Required work
a: Using the forum thread below, explain why Asleep says Altimas are big over at nissanclub.
b: From the forum thread below, reproduce the passage that begins at the words "then youre not" and stops after the words "how i know.".

Document excerpt
■ ■ ■ ■

# This web site is dead



## mf05ser (Jan 15, 2007)

Does any bodt know of any other forum with a specific Altima SE R posting section?


----------



## mf05ser (Jan 15, 2007)

Nissanforums.com is a joke


----------



## BigJeff26 (Apr 6, 2007)

i kno...no one talks.... ..


ever 







no really ..




NEVER


----------



## FatBoy4 (May 12, 2002)

nissanclub.com has more of a following for the altima ser


----------



## Altima_SE-R (Feb 15, 2007)

I use nissanclub. Its a pretty good site. I use it to compair info. NPM forum is almost extinct. Wait a week for a response... not good for the members or enthusiasts like me


----------



## mf05ser (Jan 15, 2007)

yeah me too. i was on stangnet just to see how the forums are and there amazing.a gud had like 20 responses the same day he wrote it


----------



## mf05ser (Jan 15, 2007)

thanks fatboy and altima ser. Just checked it out exactly what im lookin for. but dont worry im not abandoning nissan forums


----------



## Asleep (Jan 19, 2003)

depends which forum youre in. the altima se-r is not exactly the most popular car that nissan makes no matter what the elitist 3rd gen se-r boys think. 
this thread is gay.


----------



## mf05ser (Jan 15, 2007)

dude any part of tis site i go to is dead


----------



## mf05ser (Jan 15, 2007)

asleep altima aint the word. nissanclub seems a little better just a little


----------



## Asleep (Jan 19, 2003)

then youre not hitting "new posts". theres a lot of action in the HB, Xterra, 240 and b13-15 forums at any one time. this site doesnt cater to altimas, plain and simple. there are a few of us that enjoy our altimas and will answer questions about them, but they just arent that big here. the reason they are big over at nissanclub is because it used to be named _altimas.net_. ask me how i know.


----------



## Divo25 (Jan 3, 2007)

all the forums are kicking every where else, dont jump on the site for slow se-r posts, better luck else where bro!


----------



## 2dr_Sentra (Dec 10, 2005)

This forum isnt that hot anymore. I still post sometimes, But Altima SE-R's havent been out that long, you might wanna try some Maxima forums or something else with the 3.5L motor. I remember when this forum was jumping 24/7 a long ass time ago. Wish it still was.


----------



## FatBoy4 (May 12, 2002)

If i have question on my sentra I come here, If i have question for my alty se-r I goto nissanclub... This forum has alot of useful info but its not catered to all cars... Just like nissanclub is not catered to all cars...


----------



## mf05ser (Jan 15, 2007)

Five days and not one post. Where is every body?


----------



## Asleep (Jan 19, 2003)

theyre in the other forums. why would anyone want to continue to post in this thread?
its a go nowhere thread any way you look at it.


----------



## mf05ser (Jan 15, 2007)

2 weeks and nothing?


----------



## Asleep (Jan 19, 2003)

not in this thread - why would anyone post here?


----------

■ ■ ■ ■

Information shown
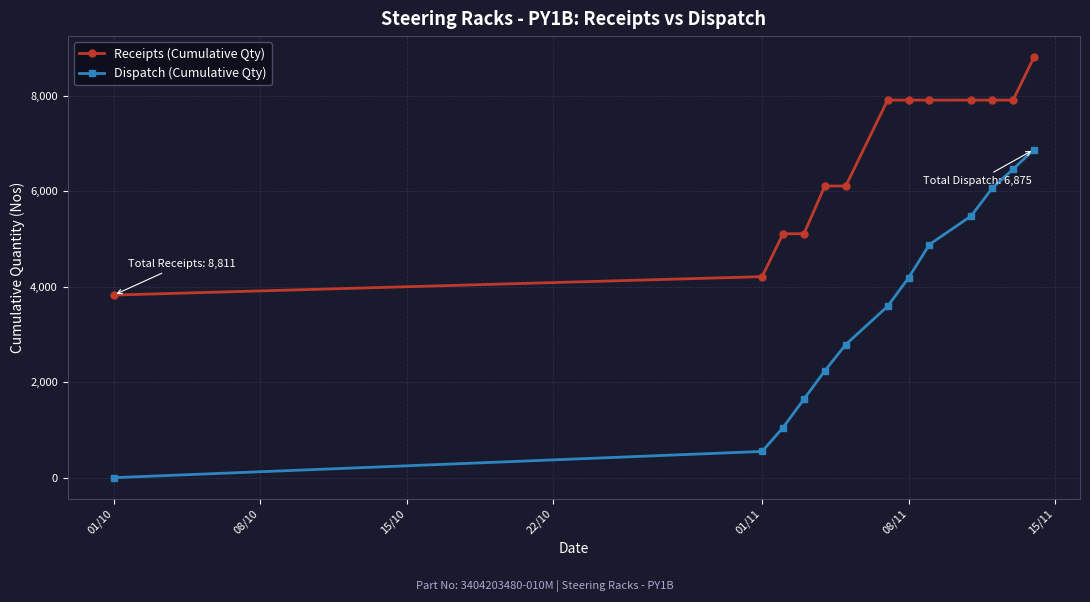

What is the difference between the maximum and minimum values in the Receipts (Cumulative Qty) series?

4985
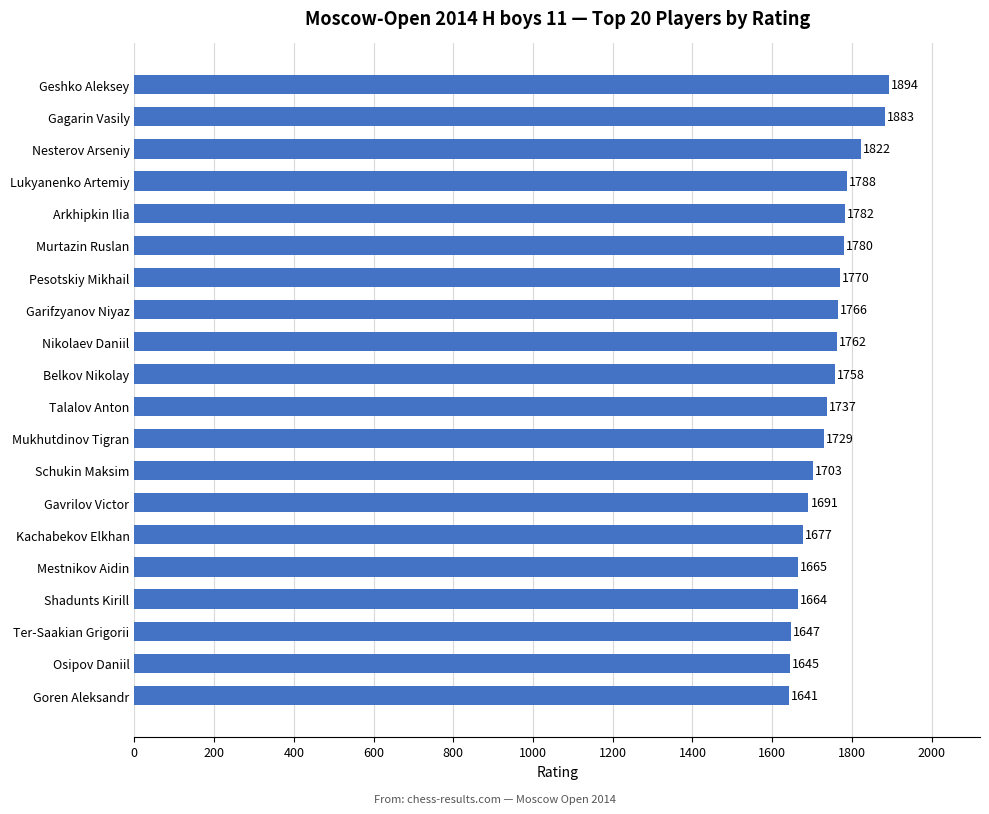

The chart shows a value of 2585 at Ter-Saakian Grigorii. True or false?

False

■ ■ ■ ■

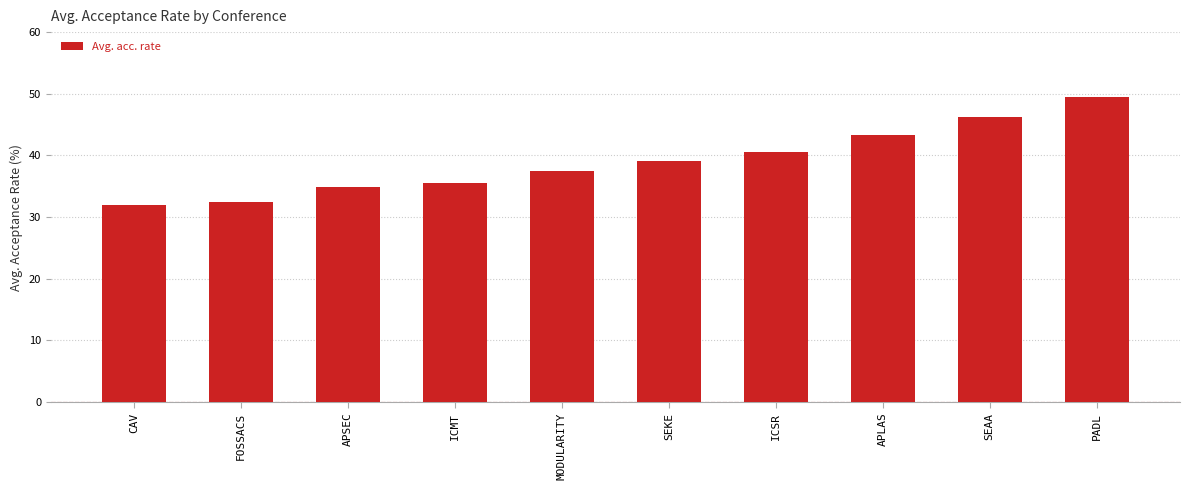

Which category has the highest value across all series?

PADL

■ ■ ■ ■

Response list
a: Asleep says Altimas are big at nissanclub because that site used to be named altimas.net.

b:
then youre not hitting "new posts". theres a lot of action in the HB, Xterra, 240 and b13-15 forums at any one time. this site doesnt cater to altimas, plain and simple. there are a few of us that enjoy our altimas and will answer questions about them, but they just arent that big here. the reason they are big over at nissanclub is because it used to be named _altimas.net_. ask me how i know.